Summer Reading, Continued
August 2, 2019
It’s hard to believe. August is here.
In the USA, this is prime time for my field of pediatric sports medicine. Two-a-day practices have started in high school. Contact in American football practices will soon begin. This training is all taking place in the heat. We’ve got a lot of injuries coming our way.
And yet….it is still summer, and that means vacation for a lot of us.
In the last CJSM blog post, I shared with you a book that I would consider a ‘must read’ for anyone in our profession who cares for young athletes or is interested in the mental health of athletes, especially elite ones: What Made Maddy Run?
In this post, I want to commend to you another read, David Epstein’s new book, Range: Why Generalists Triumph in a Specialized World.
Mr. Epstein is likely well known to at least American readers of CJSM. He was a keynote speaker at the AMSSM annual meeting several years ago, and was a focus of a CJSM blog post published at the time his last book came out (another ‘must read’ for our profession): The Sports Gene: Inside the Science of Extraordinary Athletic Ability.
The Epstein book I am currently reading, Range, is a great book for summer travels. It was a compelling read that I could pick up on a plane, on the beach, or from my nightstand. Mr. Epstein’s prose flows as he, er, ranges over a variety of topics centered on the theme of generalists vs. specialists.
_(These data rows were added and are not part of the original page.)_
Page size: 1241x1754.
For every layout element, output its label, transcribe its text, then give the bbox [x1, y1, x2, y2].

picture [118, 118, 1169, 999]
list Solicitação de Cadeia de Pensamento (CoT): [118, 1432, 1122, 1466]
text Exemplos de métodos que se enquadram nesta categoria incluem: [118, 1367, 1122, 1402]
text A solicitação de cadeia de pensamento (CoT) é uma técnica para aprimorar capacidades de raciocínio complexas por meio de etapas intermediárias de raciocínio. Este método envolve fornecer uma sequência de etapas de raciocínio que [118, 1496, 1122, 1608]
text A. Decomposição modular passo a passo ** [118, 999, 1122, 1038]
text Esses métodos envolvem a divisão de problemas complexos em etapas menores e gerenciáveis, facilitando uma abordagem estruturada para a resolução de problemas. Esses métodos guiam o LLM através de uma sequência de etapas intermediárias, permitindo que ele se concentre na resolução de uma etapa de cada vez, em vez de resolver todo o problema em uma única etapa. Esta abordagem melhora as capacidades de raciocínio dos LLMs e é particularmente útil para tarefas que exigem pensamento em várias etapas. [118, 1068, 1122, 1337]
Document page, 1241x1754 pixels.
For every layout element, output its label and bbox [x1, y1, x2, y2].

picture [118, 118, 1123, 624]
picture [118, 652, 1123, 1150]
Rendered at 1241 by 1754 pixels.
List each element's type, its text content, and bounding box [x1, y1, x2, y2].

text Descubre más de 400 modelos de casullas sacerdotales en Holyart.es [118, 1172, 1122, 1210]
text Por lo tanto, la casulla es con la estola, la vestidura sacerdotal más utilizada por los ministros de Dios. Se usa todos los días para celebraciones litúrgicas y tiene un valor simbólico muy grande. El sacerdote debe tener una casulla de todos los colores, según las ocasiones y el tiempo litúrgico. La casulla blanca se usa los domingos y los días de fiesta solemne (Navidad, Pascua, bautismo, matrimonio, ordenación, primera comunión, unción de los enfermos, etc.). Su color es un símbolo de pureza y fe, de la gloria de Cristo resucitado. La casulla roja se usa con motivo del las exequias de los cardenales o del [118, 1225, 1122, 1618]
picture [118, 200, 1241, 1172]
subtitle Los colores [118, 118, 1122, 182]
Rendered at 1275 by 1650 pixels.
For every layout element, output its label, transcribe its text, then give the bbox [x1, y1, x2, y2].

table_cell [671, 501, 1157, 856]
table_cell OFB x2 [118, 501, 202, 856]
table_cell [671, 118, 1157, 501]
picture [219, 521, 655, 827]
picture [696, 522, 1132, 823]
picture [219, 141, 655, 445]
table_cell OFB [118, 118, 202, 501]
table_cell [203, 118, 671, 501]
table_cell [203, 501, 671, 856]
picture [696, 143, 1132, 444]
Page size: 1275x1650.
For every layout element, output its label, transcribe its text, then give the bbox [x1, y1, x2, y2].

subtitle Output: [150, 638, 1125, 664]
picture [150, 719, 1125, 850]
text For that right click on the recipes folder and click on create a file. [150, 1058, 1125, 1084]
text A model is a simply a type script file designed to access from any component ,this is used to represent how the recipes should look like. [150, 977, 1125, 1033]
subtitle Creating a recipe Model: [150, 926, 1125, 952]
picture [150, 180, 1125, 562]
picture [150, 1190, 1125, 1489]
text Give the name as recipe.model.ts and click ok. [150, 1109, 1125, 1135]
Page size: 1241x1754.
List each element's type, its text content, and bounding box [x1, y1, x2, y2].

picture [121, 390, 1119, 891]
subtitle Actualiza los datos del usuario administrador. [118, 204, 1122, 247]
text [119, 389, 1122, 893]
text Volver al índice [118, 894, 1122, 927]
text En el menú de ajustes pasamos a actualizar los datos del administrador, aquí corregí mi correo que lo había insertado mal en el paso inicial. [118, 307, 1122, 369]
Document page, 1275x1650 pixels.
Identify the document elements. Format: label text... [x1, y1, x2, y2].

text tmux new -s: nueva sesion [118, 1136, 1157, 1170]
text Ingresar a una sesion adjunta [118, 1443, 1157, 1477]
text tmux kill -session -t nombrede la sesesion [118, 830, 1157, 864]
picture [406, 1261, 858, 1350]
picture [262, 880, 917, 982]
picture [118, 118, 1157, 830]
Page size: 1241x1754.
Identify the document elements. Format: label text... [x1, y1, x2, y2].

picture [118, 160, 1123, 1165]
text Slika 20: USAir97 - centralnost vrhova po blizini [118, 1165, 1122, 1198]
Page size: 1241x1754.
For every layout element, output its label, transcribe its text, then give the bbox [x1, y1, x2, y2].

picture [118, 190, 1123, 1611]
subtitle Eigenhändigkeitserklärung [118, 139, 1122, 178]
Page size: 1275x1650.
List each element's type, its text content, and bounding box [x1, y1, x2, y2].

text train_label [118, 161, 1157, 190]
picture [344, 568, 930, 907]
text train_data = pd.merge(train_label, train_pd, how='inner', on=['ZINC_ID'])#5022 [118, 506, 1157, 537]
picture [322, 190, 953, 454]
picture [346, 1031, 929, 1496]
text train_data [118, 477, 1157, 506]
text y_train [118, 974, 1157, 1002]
The book’s most obvious connection to our world is via the increasingly hot topic in sports medicine of sport specialization, most notably early specialization in youth sports, increasingly recognized as a possible contributor to a high incidence of overuse injuries and burnout. Mr. Epstein explodes the modern dominant paradigm of the so-called 10,000 hour rule, making an argument that specialization may be a crucial piece for excelling only in a limited range of sports (e.g. golf, gymnastics). That youth who start off as generalists go on to thrive instead in most sports.